Recortes do quotidiano: do meu, do teu, do seu, e dos outros.

Alice Alfazema

Recortes do quotidiano: do meu, do teu, do seu, e dos outros.

Resort

14.05.13, Alice Alfazema

 

Os remendos dos pobres não se vêm, já passámos esse tempo. Li por aí, e há quem pense que os pobres são apenas  aqueles que não sabem falar, que não têm como se vestir, mendigam ou vivem de subsídios. Quem vive do salário mínimo em Portugal sabe o que é ser pobre e depender dos outros. A grande maioria são mulheres que trabalham em empregos duros. É natural que a miséria ganha não dê para espairecer. Pode haver quem diga que é melhor ter esse dinheiro que dinheiro nenhum. Sendo assim, enquanto fizermos a nossa felicidade em cima das misérias dos outros não chegaremos a lado nenhum. E é assim Portugal.

 

Não há muito tempo, este país era de gente do mar e da terra, agora somos, grande parte de nós, descendentes de gente ilustre, que trabalha em cargos e carguinhos, que veste desta e daquela marca, que não sorri a este e àquele  porque tal não interessa para enriquecer a sua rede social.

 

Todos os dias vejo mulheres sem dentes, mulheres novas em idade, mas velhas de aspecto, trazem os filhos a rasto.
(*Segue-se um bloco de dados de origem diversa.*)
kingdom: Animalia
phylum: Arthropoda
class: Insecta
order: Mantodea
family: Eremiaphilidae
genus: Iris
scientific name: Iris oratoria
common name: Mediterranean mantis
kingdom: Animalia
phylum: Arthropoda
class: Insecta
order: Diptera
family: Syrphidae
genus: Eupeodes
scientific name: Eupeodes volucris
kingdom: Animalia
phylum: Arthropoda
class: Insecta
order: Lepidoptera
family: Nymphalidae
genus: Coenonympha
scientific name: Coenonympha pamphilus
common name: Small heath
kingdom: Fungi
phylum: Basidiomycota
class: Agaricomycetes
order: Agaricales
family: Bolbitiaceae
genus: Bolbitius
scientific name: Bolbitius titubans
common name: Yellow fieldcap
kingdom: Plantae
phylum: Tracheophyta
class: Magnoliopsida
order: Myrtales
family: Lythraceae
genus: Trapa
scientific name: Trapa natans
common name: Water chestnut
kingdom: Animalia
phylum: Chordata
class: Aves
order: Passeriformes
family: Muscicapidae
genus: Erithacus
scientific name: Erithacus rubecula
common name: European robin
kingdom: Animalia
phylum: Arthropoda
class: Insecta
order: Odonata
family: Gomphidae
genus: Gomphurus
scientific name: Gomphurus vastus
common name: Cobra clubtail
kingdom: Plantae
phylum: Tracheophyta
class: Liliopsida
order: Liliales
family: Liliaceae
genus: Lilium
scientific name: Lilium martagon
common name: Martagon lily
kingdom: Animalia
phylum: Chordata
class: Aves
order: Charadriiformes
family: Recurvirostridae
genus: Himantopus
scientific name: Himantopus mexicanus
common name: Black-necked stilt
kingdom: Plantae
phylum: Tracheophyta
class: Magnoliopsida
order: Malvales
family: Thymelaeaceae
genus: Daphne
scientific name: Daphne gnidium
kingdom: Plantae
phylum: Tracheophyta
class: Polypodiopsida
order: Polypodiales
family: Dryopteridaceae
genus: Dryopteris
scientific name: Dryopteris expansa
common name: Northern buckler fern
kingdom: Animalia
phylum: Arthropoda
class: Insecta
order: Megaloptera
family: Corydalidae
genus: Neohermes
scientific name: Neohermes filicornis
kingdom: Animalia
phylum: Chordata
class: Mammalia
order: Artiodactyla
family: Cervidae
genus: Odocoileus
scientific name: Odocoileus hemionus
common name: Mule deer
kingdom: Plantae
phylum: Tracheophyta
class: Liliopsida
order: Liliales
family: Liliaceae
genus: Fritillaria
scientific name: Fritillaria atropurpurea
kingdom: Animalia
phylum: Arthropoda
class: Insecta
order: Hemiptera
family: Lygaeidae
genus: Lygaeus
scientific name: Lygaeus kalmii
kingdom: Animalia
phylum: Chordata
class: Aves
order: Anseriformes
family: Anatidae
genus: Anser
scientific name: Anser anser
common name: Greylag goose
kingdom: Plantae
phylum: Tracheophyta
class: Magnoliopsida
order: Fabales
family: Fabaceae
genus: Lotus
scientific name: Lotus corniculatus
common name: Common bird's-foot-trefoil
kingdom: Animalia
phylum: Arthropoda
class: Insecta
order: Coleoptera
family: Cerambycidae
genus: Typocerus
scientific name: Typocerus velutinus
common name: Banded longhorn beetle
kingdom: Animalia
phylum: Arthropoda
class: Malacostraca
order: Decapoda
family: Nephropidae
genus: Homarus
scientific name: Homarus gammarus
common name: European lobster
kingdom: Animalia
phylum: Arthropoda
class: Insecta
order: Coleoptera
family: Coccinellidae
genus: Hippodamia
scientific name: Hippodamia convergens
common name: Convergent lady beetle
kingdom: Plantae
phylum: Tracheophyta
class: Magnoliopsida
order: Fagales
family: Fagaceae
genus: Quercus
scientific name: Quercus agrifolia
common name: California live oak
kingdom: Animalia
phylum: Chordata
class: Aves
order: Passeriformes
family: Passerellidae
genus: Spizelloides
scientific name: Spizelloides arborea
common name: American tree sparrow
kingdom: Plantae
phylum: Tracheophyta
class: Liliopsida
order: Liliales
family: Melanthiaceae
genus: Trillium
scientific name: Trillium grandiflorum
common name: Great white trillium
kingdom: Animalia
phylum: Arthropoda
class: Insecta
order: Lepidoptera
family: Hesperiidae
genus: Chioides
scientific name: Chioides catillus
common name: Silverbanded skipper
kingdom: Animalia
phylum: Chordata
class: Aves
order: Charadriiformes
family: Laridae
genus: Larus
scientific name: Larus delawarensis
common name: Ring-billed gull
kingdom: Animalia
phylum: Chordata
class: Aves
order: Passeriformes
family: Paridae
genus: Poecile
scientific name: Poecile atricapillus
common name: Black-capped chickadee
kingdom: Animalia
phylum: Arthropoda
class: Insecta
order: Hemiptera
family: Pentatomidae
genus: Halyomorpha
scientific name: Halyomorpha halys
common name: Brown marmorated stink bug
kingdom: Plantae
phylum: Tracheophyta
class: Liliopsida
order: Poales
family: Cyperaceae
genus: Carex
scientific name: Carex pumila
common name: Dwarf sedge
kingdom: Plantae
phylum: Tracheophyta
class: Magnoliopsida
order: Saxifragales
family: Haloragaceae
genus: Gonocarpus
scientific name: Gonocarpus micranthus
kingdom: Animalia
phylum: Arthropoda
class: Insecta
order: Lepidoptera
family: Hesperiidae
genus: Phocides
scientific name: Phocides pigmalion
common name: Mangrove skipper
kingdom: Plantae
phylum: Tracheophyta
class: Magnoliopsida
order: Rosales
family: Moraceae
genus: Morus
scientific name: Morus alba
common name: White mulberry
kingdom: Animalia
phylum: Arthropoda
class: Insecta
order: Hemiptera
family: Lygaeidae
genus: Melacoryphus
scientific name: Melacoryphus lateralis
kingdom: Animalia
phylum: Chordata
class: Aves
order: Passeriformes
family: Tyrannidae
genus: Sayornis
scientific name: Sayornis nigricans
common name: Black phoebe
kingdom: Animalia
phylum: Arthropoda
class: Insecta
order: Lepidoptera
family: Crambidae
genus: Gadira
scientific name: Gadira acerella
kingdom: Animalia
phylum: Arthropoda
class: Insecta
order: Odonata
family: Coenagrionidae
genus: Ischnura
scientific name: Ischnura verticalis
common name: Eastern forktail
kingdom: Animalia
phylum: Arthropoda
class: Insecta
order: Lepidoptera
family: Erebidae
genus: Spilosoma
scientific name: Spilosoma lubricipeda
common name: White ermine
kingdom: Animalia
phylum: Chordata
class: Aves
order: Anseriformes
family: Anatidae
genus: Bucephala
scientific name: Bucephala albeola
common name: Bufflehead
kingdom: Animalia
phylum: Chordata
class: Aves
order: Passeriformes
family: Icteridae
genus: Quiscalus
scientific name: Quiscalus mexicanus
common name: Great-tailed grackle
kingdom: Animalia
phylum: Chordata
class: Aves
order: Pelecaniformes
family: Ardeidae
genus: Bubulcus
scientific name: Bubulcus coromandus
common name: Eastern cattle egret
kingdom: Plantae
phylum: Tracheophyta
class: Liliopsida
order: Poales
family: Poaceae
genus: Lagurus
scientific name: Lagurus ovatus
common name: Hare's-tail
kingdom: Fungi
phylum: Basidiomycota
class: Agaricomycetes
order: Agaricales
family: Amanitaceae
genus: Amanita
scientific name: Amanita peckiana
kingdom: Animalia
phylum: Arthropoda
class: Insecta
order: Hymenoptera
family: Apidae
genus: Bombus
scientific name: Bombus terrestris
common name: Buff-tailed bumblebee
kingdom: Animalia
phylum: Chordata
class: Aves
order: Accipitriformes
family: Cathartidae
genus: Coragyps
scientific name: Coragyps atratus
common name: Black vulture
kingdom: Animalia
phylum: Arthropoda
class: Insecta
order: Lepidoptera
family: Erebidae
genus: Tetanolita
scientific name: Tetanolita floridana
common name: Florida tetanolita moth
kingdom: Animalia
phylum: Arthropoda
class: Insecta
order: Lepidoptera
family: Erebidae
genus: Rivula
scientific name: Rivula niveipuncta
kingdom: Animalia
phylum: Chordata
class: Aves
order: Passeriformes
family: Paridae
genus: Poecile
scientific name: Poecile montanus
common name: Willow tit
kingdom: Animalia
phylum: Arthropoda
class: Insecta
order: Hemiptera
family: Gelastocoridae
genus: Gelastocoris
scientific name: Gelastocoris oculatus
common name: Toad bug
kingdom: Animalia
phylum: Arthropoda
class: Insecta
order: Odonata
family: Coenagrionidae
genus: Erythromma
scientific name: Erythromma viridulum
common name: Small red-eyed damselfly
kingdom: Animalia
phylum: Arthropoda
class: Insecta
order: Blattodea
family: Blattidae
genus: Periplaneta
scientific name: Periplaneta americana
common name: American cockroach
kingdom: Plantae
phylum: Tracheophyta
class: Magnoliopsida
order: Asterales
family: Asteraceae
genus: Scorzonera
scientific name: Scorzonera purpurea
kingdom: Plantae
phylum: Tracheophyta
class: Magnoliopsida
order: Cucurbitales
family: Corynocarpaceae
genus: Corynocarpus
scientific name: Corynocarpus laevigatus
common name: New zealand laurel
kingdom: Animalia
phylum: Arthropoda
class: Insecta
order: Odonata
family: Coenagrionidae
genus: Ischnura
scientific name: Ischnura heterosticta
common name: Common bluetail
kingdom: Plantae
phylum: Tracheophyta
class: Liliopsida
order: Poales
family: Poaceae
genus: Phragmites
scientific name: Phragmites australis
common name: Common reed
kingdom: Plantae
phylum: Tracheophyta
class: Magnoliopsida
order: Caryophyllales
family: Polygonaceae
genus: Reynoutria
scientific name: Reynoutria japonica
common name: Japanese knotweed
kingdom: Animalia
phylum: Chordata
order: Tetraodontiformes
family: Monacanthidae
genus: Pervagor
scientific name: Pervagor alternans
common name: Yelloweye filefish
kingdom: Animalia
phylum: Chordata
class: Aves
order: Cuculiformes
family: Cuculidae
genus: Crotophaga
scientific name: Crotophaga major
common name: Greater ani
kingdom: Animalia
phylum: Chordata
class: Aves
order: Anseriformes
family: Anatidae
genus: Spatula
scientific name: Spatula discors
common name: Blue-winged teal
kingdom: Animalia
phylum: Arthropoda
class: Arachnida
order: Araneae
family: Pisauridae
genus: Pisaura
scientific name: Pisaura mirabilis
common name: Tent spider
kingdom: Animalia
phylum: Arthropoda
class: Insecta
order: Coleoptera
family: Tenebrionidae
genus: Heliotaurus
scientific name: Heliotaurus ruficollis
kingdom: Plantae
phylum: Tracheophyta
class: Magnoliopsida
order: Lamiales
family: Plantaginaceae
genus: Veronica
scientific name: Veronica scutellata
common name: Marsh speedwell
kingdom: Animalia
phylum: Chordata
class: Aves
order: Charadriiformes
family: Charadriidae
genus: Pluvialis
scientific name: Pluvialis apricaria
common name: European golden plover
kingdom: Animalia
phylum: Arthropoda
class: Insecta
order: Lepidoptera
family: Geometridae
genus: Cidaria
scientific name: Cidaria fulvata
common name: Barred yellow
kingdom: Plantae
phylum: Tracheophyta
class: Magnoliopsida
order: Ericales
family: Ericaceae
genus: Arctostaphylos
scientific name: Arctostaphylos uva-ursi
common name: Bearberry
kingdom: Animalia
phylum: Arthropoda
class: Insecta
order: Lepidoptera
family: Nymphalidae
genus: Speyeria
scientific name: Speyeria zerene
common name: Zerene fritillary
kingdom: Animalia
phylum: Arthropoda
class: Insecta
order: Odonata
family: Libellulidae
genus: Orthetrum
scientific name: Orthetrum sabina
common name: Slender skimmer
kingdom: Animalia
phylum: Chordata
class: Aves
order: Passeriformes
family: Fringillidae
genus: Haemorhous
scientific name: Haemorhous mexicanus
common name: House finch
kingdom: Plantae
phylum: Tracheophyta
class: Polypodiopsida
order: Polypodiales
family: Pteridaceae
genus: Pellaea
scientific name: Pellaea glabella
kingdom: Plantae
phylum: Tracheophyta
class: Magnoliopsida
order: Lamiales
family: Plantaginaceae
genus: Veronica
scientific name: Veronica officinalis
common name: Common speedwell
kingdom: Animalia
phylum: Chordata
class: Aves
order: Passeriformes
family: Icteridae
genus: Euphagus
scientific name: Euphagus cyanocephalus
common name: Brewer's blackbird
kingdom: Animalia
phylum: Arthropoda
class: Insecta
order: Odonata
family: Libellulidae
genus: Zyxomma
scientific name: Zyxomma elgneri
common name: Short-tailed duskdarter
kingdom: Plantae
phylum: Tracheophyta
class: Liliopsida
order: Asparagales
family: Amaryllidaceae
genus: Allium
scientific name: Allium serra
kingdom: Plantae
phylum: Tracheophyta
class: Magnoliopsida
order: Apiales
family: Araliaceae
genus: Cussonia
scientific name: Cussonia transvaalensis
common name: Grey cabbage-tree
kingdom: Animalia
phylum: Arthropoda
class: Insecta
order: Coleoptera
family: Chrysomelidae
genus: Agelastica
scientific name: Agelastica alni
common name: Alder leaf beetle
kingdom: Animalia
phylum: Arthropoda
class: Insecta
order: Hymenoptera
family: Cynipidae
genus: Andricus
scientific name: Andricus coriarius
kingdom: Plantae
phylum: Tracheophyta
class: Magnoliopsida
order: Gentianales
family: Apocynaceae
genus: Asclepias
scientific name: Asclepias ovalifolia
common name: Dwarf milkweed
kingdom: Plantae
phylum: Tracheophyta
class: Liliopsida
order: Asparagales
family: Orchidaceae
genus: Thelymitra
Quiseram elas ser assim? que oportunidades têm?

 

As propagandas de férias, daquelas em que se fala em resorts, fazem-me lembrar este país. Onde a paisagem é bela, o sol e mar, mas depois fora do resort há um outro mundo por descobrir. Cada um fala do que sabe. No entanto, isso não quer dizer que saiba tudo.